Material provided>
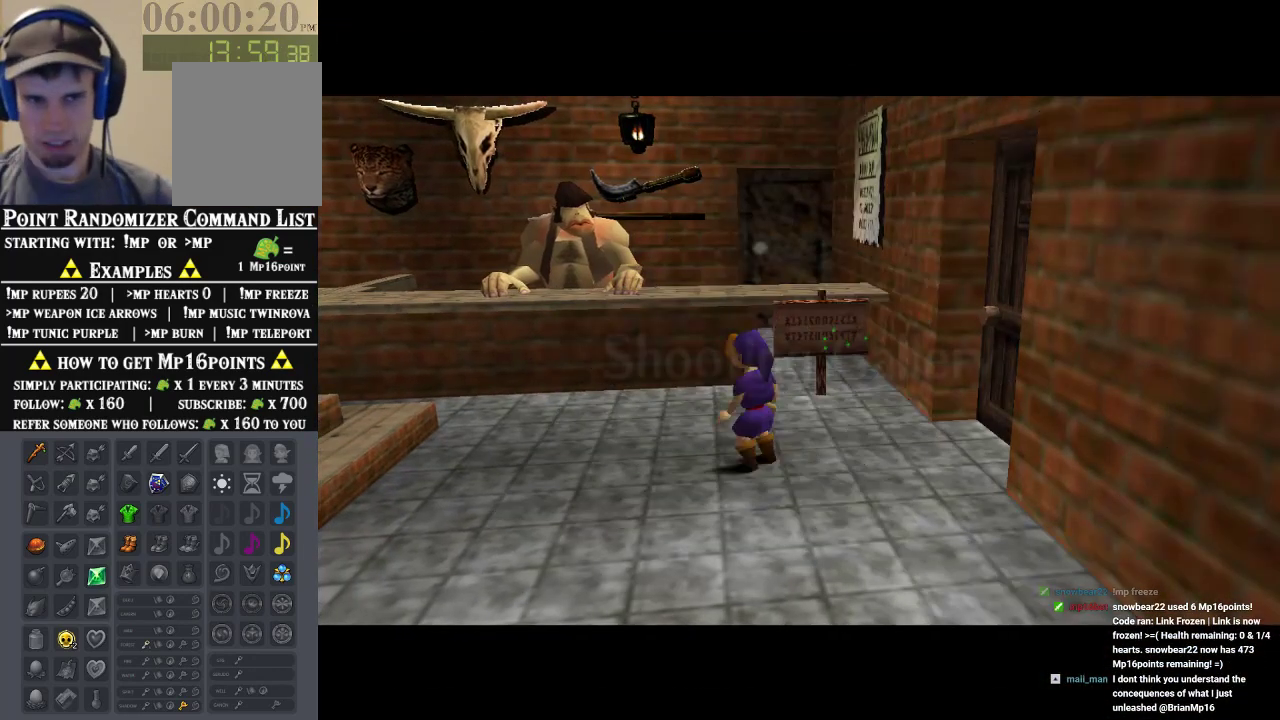
{"dt_ms": 500, "buttons": [], "left_stick": "up-left", "events": []}
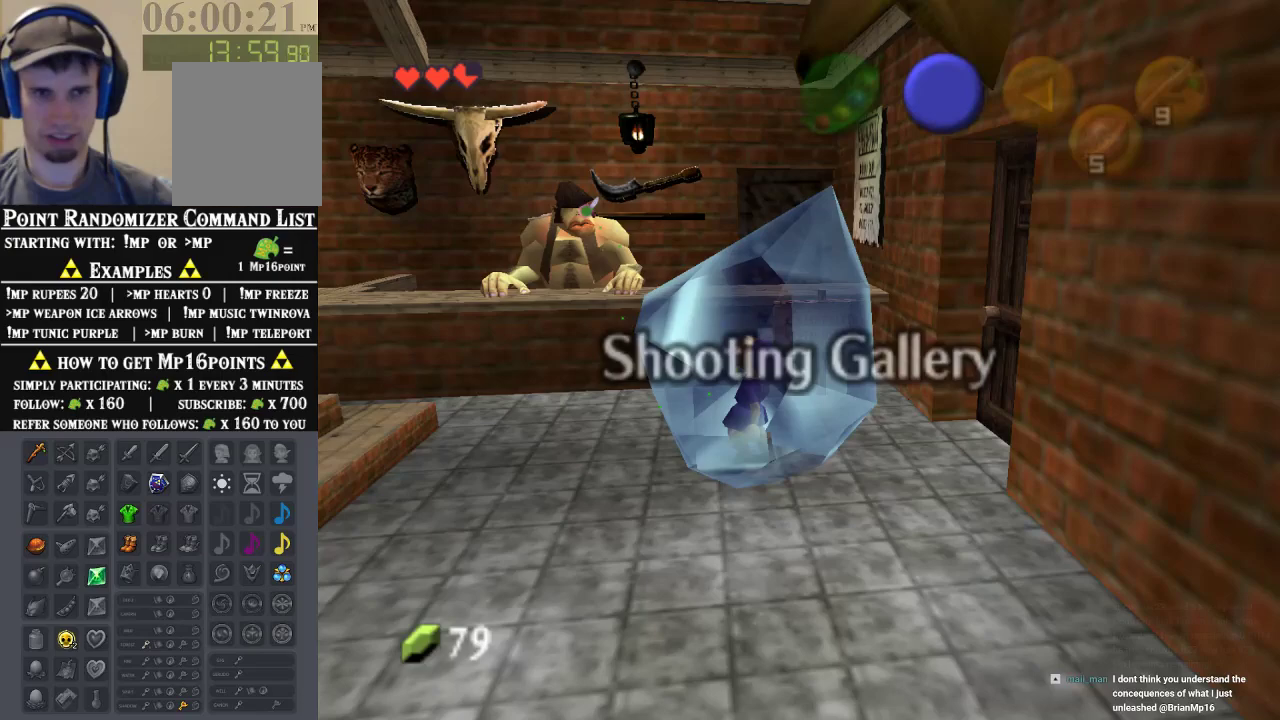
{"dt_ms": 500, "buttons": [], "left_stick": "center"}
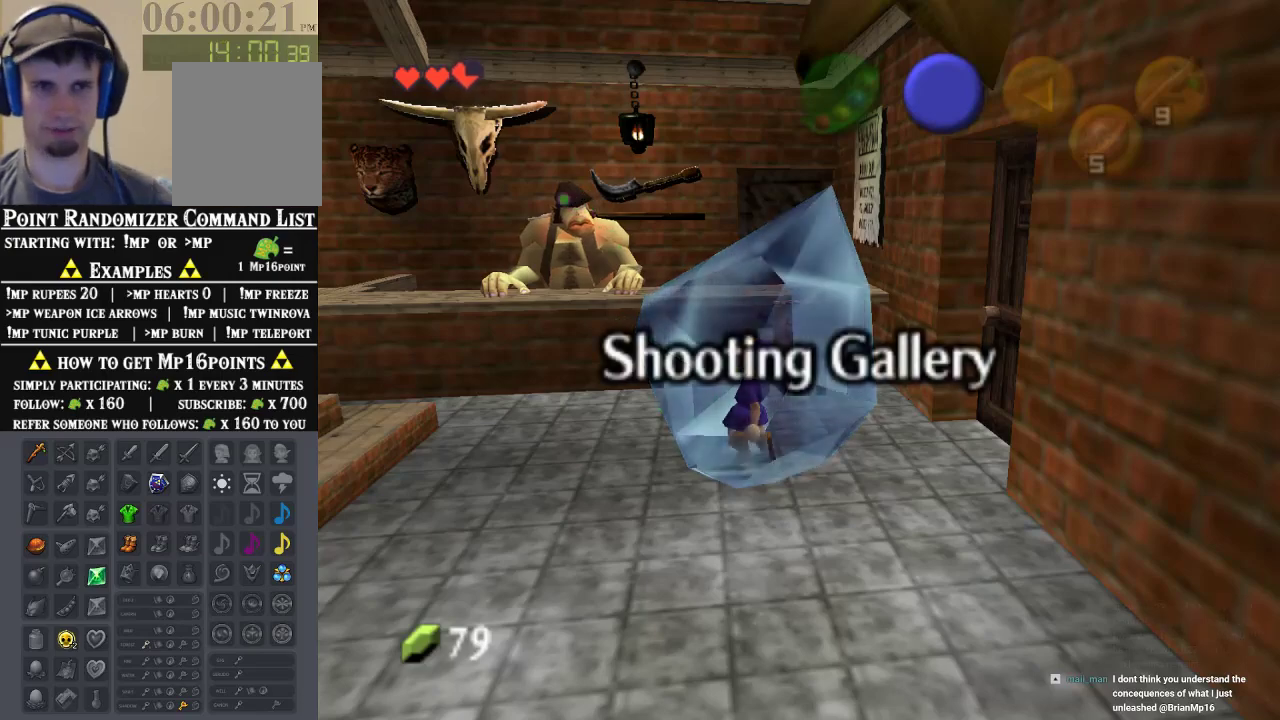
{"dt_ms": 500, "buttons": [], "left_stick": "center"}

The problem>
An exact copy of all the lines above is required, with the pictures removed.

Answer for this exercise>
{"dt_ms": 500, "buttons": [], "left_stick": "up-left", "events": []}
{"dt_ms": 500, "buttons": [], "left_stick": "center"}
{"dt_ms": 500, "buttons": [], "left_stick": "center"}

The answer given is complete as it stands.